PC: It is a 20th century rendition of “Faust,” more so Goethe’s “Faust.” Mikhail Bulgakov saw it 40 times before he became an adult; he loved it. The story itself starts when Satan, under the guise of a professor named Woland, comes to Moscow and wreaks havoc amongst the intellectuals. They’re dying, others are going to the insane asylums. And while one of them is in the asylum, he meets this man called the Master, a counter-cultural figure who’s just trying to make good art. He’s been having this love affair with this woman called Margarita – hence the title “The Master and Margarita.” Woland asks Margarita to be the hostess at his annual ball in exchange for being reunited with the Master. She does this, and this ball is a prime example found in all Russian literature, especially with Dostoyevsky’s novels. It is a satire on Communist Russia, from the opening line to the end line, and I kept as much of that as I could, but I chose to focus more on the philosophical and theological issues that Bulgakov fleshes out in the Faust tradition. Anyway, after the ball, things happen. You have to come see the show to find out.

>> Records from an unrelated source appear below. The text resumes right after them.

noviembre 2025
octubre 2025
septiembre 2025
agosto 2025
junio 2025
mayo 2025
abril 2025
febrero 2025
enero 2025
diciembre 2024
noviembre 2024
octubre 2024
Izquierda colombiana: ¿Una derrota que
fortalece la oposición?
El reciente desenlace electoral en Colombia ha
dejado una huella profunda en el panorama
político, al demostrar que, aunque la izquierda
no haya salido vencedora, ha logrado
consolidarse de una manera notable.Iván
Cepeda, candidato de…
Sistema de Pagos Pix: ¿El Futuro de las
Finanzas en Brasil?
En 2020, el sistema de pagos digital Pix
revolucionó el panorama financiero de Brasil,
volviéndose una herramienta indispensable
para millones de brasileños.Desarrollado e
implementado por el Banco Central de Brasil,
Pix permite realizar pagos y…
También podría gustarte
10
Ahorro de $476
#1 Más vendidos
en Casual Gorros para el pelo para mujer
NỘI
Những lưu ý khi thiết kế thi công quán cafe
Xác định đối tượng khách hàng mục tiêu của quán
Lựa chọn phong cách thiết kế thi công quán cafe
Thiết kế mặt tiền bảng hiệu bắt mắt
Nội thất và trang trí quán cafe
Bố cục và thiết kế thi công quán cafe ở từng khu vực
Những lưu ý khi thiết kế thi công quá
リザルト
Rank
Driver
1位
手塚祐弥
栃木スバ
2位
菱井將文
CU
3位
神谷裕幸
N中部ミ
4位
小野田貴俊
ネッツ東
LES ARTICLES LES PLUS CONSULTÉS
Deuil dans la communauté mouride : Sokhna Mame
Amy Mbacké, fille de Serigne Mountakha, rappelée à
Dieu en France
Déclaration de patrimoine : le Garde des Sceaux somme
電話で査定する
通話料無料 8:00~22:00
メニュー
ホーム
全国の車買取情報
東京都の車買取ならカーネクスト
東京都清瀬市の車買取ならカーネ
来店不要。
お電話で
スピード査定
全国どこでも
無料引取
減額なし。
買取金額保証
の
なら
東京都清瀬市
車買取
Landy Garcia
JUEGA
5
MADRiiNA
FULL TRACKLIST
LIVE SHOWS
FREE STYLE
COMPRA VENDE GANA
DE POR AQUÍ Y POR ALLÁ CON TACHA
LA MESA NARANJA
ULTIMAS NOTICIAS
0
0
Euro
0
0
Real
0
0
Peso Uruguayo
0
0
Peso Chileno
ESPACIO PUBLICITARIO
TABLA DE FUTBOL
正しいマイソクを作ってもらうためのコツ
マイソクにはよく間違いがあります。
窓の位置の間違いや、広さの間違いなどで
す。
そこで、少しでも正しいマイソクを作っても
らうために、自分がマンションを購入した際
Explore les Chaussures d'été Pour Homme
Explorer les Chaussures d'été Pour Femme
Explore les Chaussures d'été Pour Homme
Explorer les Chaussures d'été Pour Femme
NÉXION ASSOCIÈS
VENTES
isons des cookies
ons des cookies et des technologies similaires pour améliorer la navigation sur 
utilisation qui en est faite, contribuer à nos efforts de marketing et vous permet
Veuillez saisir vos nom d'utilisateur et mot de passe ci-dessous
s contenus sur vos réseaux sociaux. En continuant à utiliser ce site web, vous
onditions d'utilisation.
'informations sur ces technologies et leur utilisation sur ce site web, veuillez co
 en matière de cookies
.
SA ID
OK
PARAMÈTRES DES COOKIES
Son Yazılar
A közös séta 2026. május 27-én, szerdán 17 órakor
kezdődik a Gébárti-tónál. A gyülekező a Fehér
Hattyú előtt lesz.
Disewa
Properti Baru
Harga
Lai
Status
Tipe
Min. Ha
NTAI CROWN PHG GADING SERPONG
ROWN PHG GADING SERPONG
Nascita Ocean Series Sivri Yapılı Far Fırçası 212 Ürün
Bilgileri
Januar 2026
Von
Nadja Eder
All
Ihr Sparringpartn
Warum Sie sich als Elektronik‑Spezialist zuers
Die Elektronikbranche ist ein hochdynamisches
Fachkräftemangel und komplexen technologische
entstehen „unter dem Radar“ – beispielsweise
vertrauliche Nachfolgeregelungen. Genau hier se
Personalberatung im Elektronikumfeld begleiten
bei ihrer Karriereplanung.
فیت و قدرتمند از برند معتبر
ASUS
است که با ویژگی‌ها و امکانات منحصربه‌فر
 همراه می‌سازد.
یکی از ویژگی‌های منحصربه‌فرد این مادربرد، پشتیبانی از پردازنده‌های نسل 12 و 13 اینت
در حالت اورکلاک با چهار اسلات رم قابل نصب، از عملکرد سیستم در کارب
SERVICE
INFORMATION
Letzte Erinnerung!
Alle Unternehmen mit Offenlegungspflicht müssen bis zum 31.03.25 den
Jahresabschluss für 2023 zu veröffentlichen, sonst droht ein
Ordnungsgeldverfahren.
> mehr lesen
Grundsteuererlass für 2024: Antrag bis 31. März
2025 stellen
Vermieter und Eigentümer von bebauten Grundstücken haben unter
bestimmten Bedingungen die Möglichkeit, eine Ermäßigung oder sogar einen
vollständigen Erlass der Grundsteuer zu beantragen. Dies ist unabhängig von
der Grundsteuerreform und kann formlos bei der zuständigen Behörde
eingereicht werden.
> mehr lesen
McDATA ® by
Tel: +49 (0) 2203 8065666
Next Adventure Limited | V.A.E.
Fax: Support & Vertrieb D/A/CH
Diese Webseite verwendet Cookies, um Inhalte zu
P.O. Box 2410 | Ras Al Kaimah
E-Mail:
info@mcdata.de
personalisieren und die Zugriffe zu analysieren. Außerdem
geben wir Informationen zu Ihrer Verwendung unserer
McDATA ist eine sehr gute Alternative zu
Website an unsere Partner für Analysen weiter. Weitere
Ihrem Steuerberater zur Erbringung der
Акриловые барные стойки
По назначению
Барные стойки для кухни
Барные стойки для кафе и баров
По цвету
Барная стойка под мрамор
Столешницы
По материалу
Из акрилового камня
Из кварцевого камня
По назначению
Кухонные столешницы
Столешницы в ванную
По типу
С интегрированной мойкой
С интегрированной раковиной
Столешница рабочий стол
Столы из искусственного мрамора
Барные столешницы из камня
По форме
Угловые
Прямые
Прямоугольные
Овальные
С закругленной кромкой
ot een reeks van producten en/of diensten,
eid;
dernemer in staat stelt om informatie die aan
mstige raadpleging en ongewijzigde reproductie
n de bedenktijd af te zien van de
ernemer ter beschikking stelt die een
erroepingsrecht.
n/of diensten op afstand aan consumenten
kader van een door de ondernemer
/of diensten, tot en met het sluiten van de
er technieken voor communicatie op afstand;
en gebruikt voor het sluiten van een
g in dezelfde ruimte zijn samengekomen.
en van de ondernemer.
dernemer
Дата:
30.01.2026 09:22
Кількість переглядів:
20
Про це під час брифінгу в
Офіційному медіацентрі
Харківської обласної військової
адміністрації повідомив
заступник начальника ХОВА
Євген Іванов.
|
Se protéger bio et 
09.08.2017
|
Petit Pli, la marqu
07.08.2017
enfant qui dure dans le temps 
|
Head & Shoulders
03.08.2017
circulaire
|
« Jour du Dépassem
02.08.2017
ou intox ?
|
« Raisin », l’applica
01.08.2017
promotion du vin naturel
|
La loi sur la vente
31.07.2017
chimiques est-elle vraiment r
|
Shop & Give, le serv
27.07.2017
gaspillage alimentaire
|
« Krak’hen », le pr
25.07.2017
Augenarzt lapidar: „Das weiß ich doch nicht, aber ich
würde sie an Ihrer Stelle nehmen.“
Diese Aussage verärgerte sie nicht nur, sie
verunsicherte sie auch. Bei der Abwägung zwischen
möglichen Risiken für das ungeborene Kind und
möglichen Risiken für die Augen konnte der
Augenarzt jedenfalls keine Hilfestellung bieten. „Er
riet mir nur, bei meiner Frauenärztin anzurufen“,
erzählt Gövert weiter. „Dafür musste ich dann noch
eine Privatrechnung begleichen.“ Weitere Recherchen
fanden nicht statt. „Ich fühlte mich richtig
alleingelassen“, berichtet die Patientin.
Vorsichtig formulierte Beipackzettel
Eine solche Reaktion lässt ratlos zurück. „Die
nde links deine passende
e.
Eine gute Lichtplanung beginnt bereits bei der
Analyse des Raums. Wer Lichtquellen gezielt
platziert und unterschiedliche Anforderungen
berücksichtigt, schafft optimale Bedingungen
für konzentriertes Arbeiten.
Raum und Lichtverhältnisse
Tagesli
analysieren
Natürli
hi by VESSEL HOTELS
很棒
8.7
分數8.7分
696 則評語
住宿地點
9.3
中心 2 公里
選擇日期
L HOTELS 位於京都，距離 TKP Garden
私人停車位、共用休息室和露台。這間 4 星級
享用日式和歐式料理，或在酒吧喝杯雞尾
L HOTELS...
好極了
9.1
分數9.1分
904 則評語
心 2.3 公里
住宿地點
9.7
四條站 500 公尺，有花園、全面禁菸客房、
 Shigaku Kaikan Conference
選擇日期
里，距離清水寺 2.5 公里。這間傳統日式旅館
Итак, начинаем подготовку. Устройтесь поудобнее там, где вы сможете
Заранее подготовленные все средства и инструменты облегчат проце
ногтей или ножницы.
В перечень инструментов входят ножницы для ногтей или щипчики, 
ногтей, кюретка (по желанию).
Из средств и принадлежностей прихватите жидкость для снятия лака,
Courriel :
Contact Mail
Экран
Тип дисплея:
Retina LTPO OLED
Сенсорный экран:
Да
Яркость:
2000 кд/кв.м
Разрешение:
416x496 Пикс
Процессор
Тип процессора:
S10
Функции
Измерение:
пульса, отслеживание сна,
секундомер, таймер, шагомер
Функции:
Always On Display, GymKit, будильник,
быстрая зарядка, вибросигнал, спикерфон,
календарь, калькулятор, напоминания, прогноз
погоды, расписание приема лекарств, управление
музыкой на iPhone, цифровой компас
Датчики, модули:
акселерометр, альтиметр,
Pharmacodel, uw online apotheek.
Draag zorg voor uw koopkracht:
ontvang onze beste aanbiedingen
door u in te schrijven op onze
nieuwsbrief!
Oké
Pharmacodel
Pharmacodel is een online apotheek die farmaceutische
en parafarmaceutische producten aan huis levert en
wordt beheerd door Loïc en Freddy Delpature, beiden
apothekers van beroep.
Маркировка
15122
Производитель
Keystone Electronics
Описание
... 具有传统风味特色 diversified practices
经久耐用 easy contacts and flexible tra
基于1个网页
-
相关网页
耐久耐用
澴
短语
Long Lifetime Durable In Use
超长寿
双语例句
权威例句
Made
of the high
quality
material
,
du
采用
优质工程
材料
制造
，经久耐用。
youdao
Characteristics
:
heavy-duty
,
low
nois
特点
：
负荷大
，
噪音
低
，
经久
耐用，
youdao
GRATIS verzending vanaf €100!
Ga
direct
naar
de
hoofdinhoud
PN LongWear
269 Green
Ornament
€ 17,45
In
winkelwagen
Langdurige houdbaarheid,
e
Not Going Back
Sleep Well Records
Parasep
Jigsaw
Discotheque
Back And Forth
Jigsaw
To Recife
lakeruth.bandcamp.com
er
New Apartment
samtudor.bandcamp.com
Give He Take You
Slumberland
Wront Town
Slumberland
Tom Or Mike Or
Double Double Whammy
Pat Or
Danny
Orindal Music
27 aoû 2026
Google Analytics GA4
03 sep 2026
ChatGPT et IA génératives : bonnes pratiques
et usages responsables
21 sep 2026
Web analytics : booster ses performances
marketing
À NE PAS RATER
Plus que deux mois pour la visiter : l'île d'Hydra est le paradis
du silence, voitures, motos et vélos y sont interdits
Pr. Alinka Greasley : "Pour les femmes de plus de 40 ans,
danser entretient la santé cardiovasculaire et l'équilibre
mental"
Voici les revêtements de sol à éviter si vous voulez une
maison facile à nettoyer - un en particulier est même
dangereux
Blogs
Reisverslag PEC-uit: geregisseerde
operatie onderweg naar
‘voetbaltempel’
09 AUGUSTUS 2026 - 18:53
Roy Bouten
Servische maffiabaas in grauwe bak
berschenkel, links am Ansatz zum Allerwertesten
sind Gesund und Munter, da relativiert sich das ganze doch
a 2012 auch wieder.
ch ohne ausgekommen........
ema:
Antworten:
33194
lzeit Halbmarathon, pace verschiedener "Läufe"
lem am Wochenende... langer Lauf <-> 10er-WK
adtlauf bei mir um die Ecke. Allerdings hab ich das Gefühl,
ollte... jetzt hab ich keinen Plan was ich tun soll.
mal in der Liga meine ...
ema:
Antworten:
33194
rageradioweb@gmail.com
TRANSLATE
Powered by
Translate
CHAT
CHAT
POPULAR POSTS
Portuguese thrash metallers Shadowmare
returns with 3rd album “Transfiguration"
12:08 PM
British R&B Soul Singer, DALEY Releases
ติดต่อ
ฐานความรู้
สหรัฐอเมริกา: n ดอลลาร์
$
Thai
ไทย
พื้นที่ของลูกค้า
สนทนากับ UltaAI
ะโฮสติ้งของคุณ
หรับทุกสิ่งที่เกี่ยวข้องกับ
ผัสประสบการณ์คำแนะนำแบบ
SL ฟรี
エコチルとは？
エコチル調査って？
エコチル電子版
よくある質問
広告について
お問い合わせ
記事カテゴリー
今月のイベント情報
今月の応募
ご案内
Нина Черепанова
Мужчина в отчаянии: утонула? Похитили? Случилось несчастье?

MC: What’s the process that drama majors go through with their studios?
PC: It’s really a two-year process. You pick your studio during the first semester of your junior year. Second semester, you write your thesis on your studio. First or second semester of your senior year, you put that studio on. It’s an extremely long, arduous process – very rewarding, but a lot of work. I started going into production at the end of last semester and this past summer to have my designers start working.
MC: So how many hours a week do you put into your studio?
PC: A lot. I mean there’s four hours of rehearsal time a week, an hour’s worth of production that you make. Then there’s the time I spend blocking it, actioning it, analyzing the script, dealing with designing issues and figuring out how it’s going to work. I spend a lot of time with my designers. We have over 20 costumes, a ridiculous set, an insane amount of props … heads get chopped off, tongues get cut out, buckets of blood, people get shot. That’s a lot to do on a hundred-dollar budget. It’s a design-heavy show, so I dedicate a lot of time trying to make it work. Even so, as Stefan Novinski says, “If you’re not working with the actors, you’re indulging yourself.” I would probably say it’s a hefty part-time job, if not even a full-time job.
MC: What do UD students not realize about the drama majors? There are certain clichés about you all, as there are with every major.
PC: Drama majors aren’t clique-y, and we don’t bite. We’re actually quite lovable and cuddly. Another misconception is that we don’t actually do work. We do as much textual analysis as the English majors, we do as much building as the next guy, we write and read just as much as any UD student. With drama majors, you are never done working. You’re always working on two to three shows, nothing less.